I spent a couple hours trying to resurrect my Chromebook but became increasingly frustrated with my inability to do so.   Nothing was lost because everything was either backed up or on one of IU’s Linux workstations, but not having my normal resources would throw a wrench into my productivity.

Most of my day was spent whiteboarding the script Devendra proposed yesterday, while also trying to predict the primary challenges.

the next script

Our 2pm Wednesday session was lead by Dr. Connelly and Majdah, discussing lightning talks and posters, respectfully.  While drafting my poster I talked to Dr. Connelly about data visualization, and she sent an introductory email on my behalf to Dr. David Wild (SOIC Profile, Website), inquiring about software for displaying dangerous drug interactions as a network.

After the session I wrapped up my whiteboard draft and reviewed the algorithm with Devendra. Similar to the script for pulling PubMed abstracts, this would likely need to check every combination of drugs (around 23 million), however it could also be cut in half (around 11.5 million) using a similar technique to pullabstractsODIN.sh.

I had GRE prep from 6:00pm-7:30pm, but followed up with Dr. Wild and his PhD student Jeremy Yang (Website) on visualization.  Jeremy directed me toward a tool called Cytoscape.  I was able to get some results, but I have a lot to learn before I can make something that looks decent.  I used the data from the Abstracts LOG to construct a network, giving me the first real glimpse into what the graph may look like (alternate view on imgur).

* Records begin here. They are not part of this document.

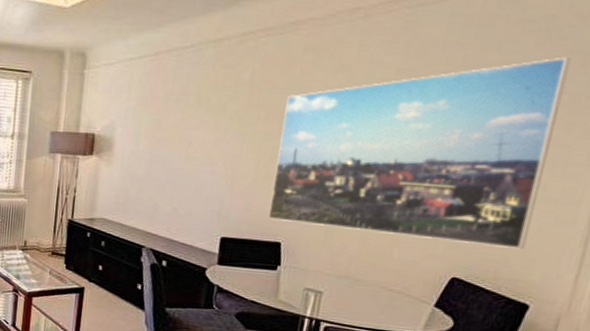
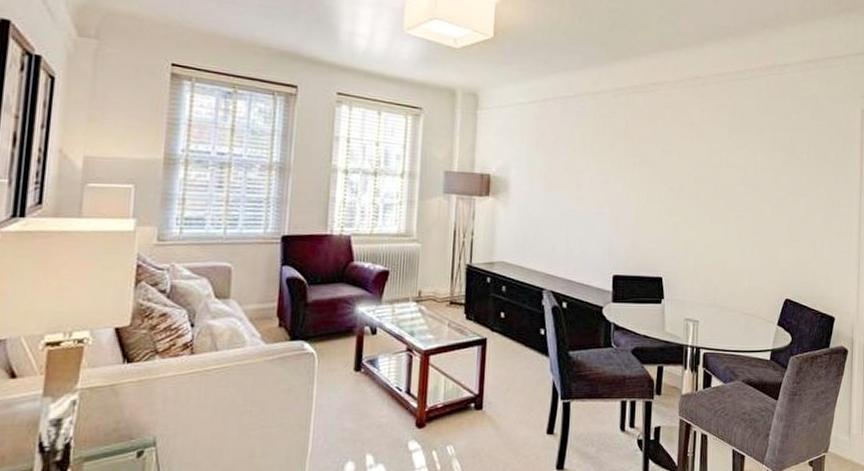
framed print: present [268,56,571,249] -> none [650,126,830,272]

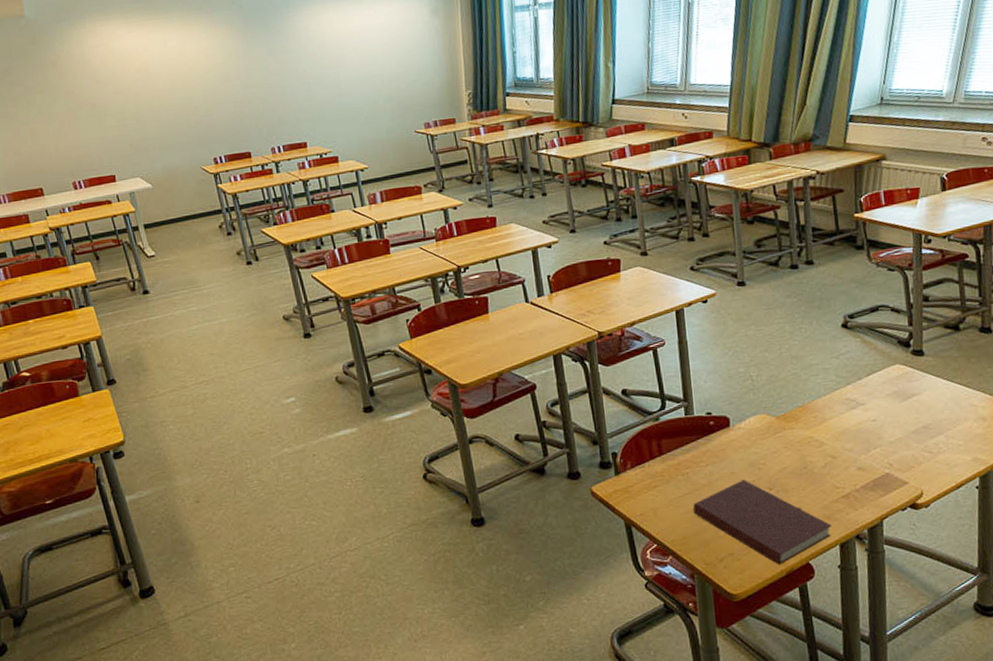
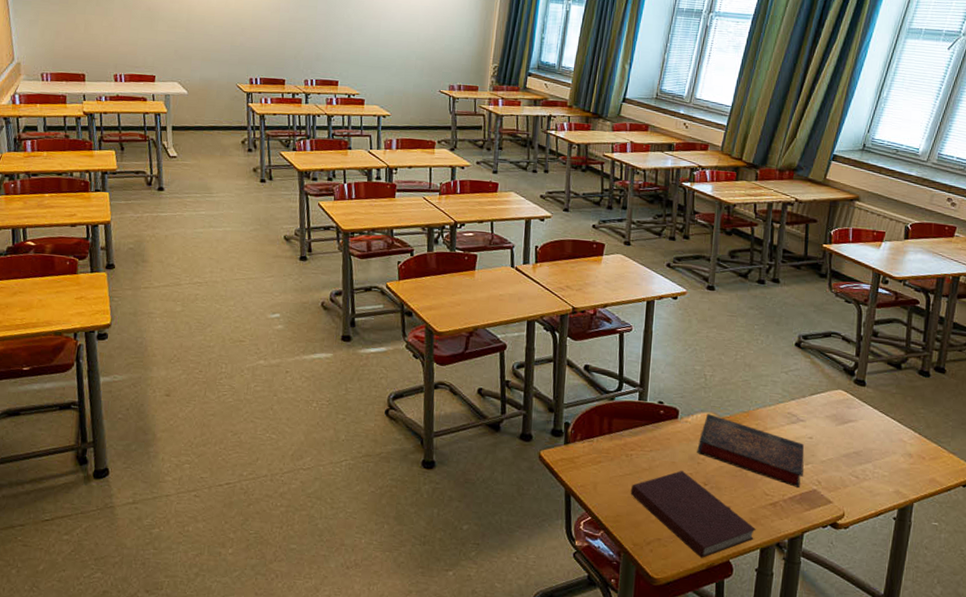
book: none [755,415,873,475] -> present [697,414,804,488]

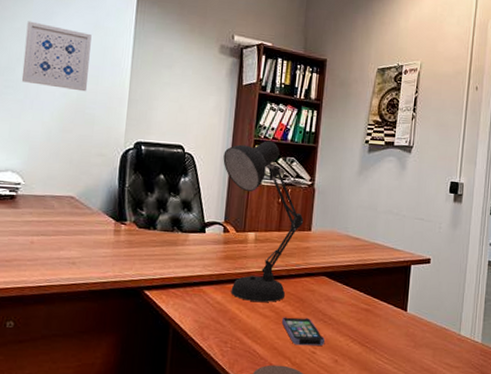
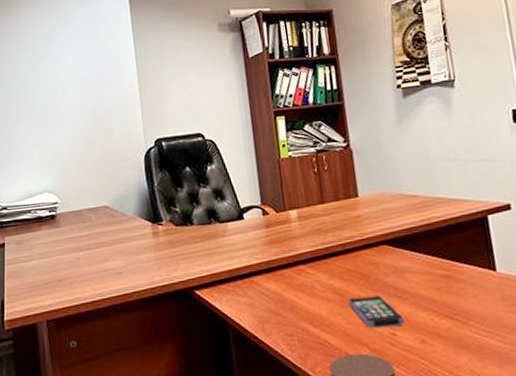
wall art: present [21,21,92,92] -> none [36,44,101,105]
desk lamp: present [223,140,304,302] -> none [245,108,348,286]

alexander hayes drug interaction network, generated using cytoscape and abstract data pulled from pubmed

Nodes (light grey) represent drugs (total: 4881), the grey edges represent a reaction (~600,000). The solid grey line that bisects the image is either a rendering error or caused by a duplication bug that left artifacts in LOG.txt.

 


Thursday:

I started my day by updating my slide for our ProHealth Meeting tomorrow, then made some blog updates.

Following yesterday’s discussion on introductions and lightning talks, I watched quite a few prescription drug commercials for inspiration.  Along the way I discovered a lot of video blogs belonging to people taking these medications.  I mentioned this to Savannah as another potential source of consumer information, but both of us were skeptical on whether it could be scaled (for example: Google’s automatic captions could likely be downloaded with a script, but the text-to-speech accuracy is extremely unreliable).

My laptop was having a lot of issues so I worked on my blog at the computer on Aislinn’s desk while she was out of the office.

Ben, Sam, Olivia, and I had a fantastic 3@3 session: doing two 3-minute wall-sits with a 30-second break in between.

STARAI met a little before 4pm for reading group, tackling: “Exploiting Causal Independence in Markov Logic Networks: Combining Undirected and Directed Models.”  Professor had to leave a little earlier than normal, but we got through everything but the conclusion.

Annoyed with my Windows laptop, I worked a bit more on the artwork for Devon and Aislinn’s app before working from home for the rest of my day.  I finished updating and posting my blog, rendered more images of the network with Cytoscape, and changed a few things on my slide for the ProHealth meeting tomorrow.


Friday:

myslide

I presented my progress at the 10am ProHealth meeting.  Then Professor Connelly, Majdah, Devon, Aislinn, and I met to further discuss the app artwork.  We set a goal to have the designs finished by next Friday.

I did a bit more white-board coding then left early, heading home for the long weekend to see friends and family.